**WHAT IS REQUIRED:** Set the data down again, word for word, as it appears below.

**DATA UNDER STUDY:**

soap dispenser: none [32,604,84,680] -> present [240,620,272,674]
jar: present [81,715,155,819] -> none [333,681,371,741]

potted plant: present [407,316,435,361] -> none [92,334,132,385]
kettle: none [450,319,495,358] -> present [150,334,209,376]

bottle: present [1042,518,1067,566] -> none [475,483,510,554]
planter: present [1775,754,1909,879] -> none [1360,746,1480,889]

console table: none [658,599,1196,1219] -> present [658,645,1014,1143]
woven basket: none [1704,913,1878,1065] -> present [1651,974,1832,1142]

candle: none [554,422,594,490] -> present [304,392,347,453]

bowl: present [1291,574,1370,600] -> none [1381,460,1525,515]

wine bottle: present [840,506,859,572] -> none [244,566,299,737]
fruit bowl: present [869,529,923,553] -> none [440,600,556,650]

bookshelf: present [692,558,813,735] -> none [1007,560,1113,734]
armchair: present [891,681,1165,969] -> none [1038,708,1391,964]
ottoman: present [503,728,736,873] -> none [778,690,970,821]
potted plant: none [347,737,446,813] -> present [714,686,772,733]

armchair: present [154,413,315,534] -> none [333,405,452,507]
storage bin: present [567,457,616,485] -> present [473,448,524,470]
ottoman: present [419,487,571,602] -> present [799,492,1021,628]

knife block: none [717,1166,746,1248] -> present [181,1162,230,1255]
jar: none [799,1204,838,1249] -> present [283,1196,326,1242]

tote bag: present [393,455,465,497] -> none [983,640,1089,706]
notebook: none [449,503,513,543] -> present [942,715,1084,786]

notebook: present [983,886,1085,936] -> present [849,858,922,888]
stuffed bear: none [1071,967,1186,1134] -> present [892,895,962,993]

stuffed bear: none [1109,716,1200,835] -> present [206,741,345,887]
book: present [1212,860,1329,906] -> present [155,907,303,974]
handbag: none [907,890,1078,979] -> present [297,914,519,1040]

**FINAL ANSWER:**
soap dispenser: none [32,604,84,680] -> present [240,620,272,674]
jar: present [81,715,155,819] -> none [333,681,371,741]

potted plant: present [407,316,435,361] -> none [92,334,132,385]
kettle: none [450,319,495,358] -> present [150,334,209,376]

bottle: present [1042,518,1067,566] -> none [475,483,510,554]
planter: present [1775,754,1909,879] -> none [1360,746,1480,889]

console table: none [658,599,1196,1219] -> present [658,645,1014,1143]
woven basket: none [1704,913,1878,1065] -> present [1651,974,1832,1142]

candle: none [554,422,594,490] -> present [304,392,347,453]

bowl: present [1291,574,1370,600] -> none [1381,460,1525,515]

wine bottle: present [840,506,859,572] -> none [244,566,299,737]
fruit bowl: present [869,529,923,553] -> none [440,600,556,650]

bookshelf: present [692,558,813,735] -> none [1007,560,1113,734]
armchair: present [891,681,1165,969] -> none [1038,708,1391,964]
ottoman: present [503,728,736,873] -> none [778,690,970,821]
potted plant: none [347,737,446,813] -> present [714,686,772,733]

armchair: present [154,413,315,534] -> none [333,405,452,507]
storage bin: present [567,457,616,485] -> present [473,448,524,470]
ottoman: present [419,487,571,602] -> present [799,492,1021,628]

knife block: none [717,1166,746,1248] -> present [181,1162,230,1255]
jar: none [799,1204,838,1249] -> present [283,1196,326,1242]

tote bag: present [393,455,465,497] -> none [983,640,1089,706]
notebook: none [449,503,513,543] -> present [942,715,1084,786]

notebook: present [983,886,1085,936] -> present [849,858,922,888]
stuffed bear: none [1071,967,1186,1134] -> present [892,895,962,993]

stuffed bear: none [1109,716,1200,835] -> present [206,741,345,887]
book: present [1212,860,1329,906] -> present [155,907,303,974]
handbag: none [907,890,1078,979] -> present [297,914,519,1040]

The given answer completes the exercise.